Não para melhor. Os pescadores foram realocados de 10 a 15 quilômetros para o interior, longe do mar. Seus pesqueiros tradicionais foram restringidos devido às atividades do projeto da empresa francesa Total e por razões de segurança. Um sistema de ônibus foi introduzido, mas falhou – a pesca exige atenção às marés e presença no local em horários imprevisíveis. Os prazos econômicos forçaram a realocação antes que a terra fosse garantida. As necessidades sociais das comunidades foram negligenciadas. E eles deixaram claro: realocação somente quando casas e terras estivessem disponíveis. Isso não foi respeitado. As pessoas receberam casas, mas não terras agrícolas. As prometidas rações alimentares de três meses foram estendidas para seis meses, mas depois suspensas – mas anos depois, muitos ainda não têm terras.
Por que é que?
As comunidades anfitriãs resistiram à divisão da terra, e as famílias reassentadas temiam conflitos futuros. Em Moçambique, a terra é sagrada; está ligada aos antepassados. Essas dinâmicas culturais foram completamente ignoradas. Mas, para mim, algo mais foi subestimado: as comunidades receberam compensação financeira durante um período de conflito. O que você faz com o dinheiro em tempos de incerteza?
Você está se referindo ao infame ataque do grupo jihadista em março de 2021?
Sim. No final de março de 2021, islamitas atacaram a cidade de Palma, localizada nas proximidades do território da Total, e conseguiram ocupá-la por vários dias. Mais de 1.500 pessoas morreram — confirmado por pesquisas domiciliares —, mas o governo e a Total continuam falando apenas de "dezenas de mortes". Durante o ataque, mais de 800 soldados protegeram o local do projeto, enquanto apenas 10 a 40 soldados guardavam as aldeias. A população correu para o local do projeto, mas foi impedida. Soldados mal treinados e mal pagos cometeram abusos — extorsão, estupro e agressão. Esses crimes permanecem impunes pelos tribunais locais, e agora recorreremos às Nações Unidas. A conduta das forças armadas demonstrou claramente que o governo está agindo no interesse da Total.
Quais são os riscos enfrentados por aqueles que se opõem ao projeto?
Falar abertamente é perigoso – ativistas e jornalistas desapareceram. Organizações estão sob pressão para se concentrar em serviços, em vez de prestação de contas e responsabilidade corporativa.
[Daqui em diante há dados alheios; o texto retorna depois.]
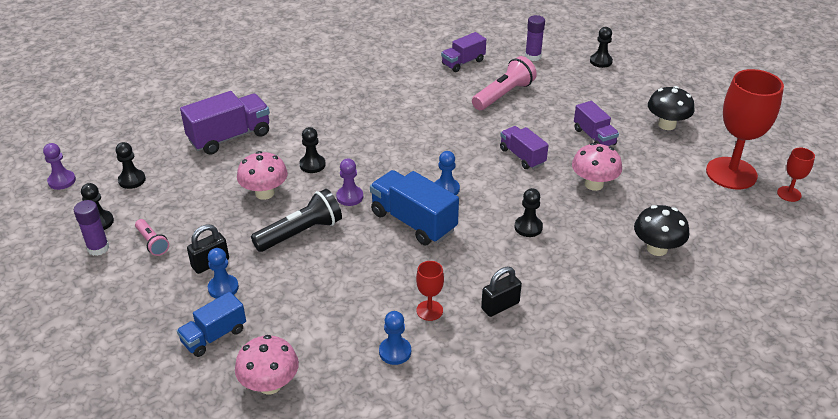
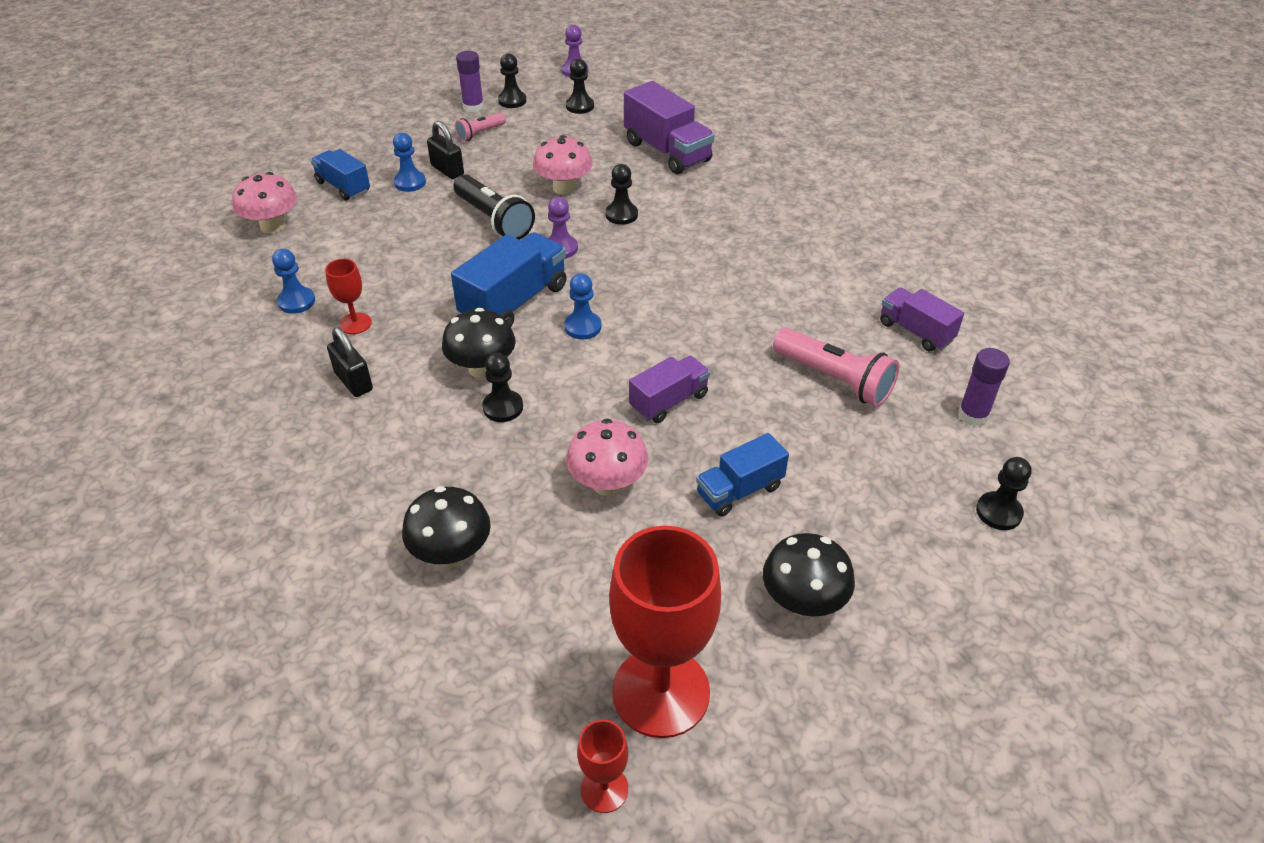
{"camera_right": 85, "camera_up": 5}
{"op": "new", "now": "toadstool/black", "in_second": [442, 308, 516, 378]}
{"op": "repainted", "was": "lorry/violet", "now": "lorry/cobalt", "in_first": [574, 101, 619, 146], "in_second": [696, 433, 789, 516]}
Com seu Fundo para a Sociedade Civil de US$ 200 milhões, a Total está aproveitando a oportunidade para se apresentar como uma "organização de ajuda ao desenvolvimento", especialmente após a retirada do programa de desenvolvimento americano USAID e os cortes na ajuda ao desenvolvimento pela Suécia. Como resultado, comunidades e candidatos a esse fundo são forçados a manter boas relações com a Total para acessar os fundos.
O projeto da Total também traz desafios ecológicos, não é?
Do ponto de vista ecológico, o projeto apresenta sérios riscos. A água de lastro introduz espécies invasoras. A poluição sonora e luminosa afeta a vida marinha, incluindo os celacantos, espécies ameaçadas de extinção. As avaliações de impacto ambiental omitem a modelagem do condensado de gás do fundo do mar, que pode ser mais tóxico do que o petróleo. Entre 200 e 300 estudos relevantes sobre os impactos ambientais da extração de gás na área não foram mencionados ou foram excluídos das avaliações de impacto ambiental. Em uma região onde 80% da população depende da agricultura e da pesca de subsistência, os danos ecológicos ameaçam diretamente a sobrevivência.
Como a solidariedade internacional pode ajudar os ativistas e as comunidades que lutam contra este projeto?
A solidariedade internacional deve desafiar acordos extrativistas, tratados injustos de investimento e subsídios aos combustíveis fósseis. A África deve ter a oportunidade de se industrializar, ascender na cadeia de valor e regular sua própria economia. A sociedade civil deve ser protegida e as vozes globais devem pressionar os bancos públicos, amplificar as vozes locais e rejeitar falsas soluções climáticas. Empatia e ação coletiva — e não medo — são o caminho a seguir.